M. Jean-Yves Le Bouillonnec. La taxe que vous créez produira, selon moi, un effet pervers, car, lorsque le décret sera publié, on considérera que le loyer de référence se situe entre 30 et 45 euros le mètre carré, alors qu'à Paris, le loyer moyen est actuellement d'un peu plus 20 euros le mètre carré. On voit donc bien le piège du dispositif.

Mme Sandrine Mazetier. Eh oui !

M. Jean-Yves Le Bouillonnec. Mais, puisque vous avez décidé de l'appliquer, essayez au moins d'éviter cet effet pervers ! En outre, ce sont ces petites surfaces qui sont à l'origine de la hausse des loyers : il est démontré que plus le logement est grand, moins le loyer au mètre carré est cher.

Le décret, qui, ainsi que vient de nous l'expliquer notre rapporteur général, modulera le montant de la taxe en fonction du type de logement, de sa localisation et de son caractère meublé ou non, créera immédiatement un barème. Or, s'il se situe à 45 euros le mètre carré, cela signifie qu'un logement de dix mètres carrés sera loué 450 euros par mois ! Ce n'est pas acceptable, mes chers collègues. En envoyant un tel message, en laissant à penser qu'un loyer inférieur à 45 euros le mètre carré est convenable, vous allez provoquer un séisme.
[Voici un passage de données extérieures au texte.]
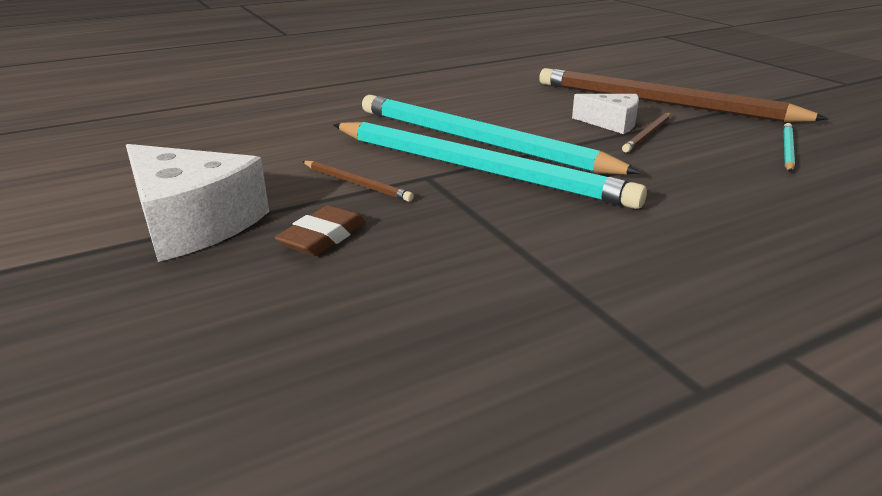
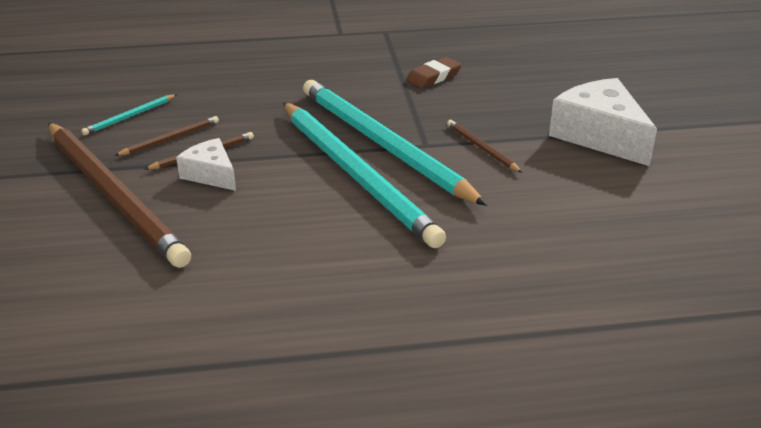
camera: 160 degrees left, 5 degrees up
(323, 237) = (514, 111): brown eraser -> brown eraser (433, 77)
(702, 140) = (170, 138): none -> brown pencil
Au reste, la méthode qui consiste à retenir un seuil pour l'application d'une taxe est un piège. La bonne méthode consisterait en réalité à déterminer le loyer de référence au mètre carré, à plus ou moins 5 euros près, et à empêcher les propriétaires de relouer à un prix supérieur à ce loyer de référence. Je ne vous prête pas l'intention de créer un loyer de référence, mais, de fait, c'est cela que vous allez inscrire dans la loi. Or c'est insupportable. Il n'est tout de même pas normal qu'on loue un logement de 10 mètres carrés à 45 euros le mètre carré !

M. Henri Emmanuelli. M. Carrez ne veut pas répondre ?

M. Gilles Carrez, rapporteur général . Non, je maintiens ma position.

(Les amendements n os 605 et 685, successivement mis aux voix, ne sont pas adoptés.)

M. le président. L'amendement n° 618 présenté par M. Carrez, est ainsi libellé :

Rédiger ainsi le début de l'alinéa 19 :

« II. - L'article 234 s'applique aux loyers ... (le reste sans changement) ».

La parole est à M. le rapporteur général.

M. Gilles Carrez, rapporteur général. Amendement de coordination.

(L'amendement n° 618, accepté par le Gouvernement, est adopté.)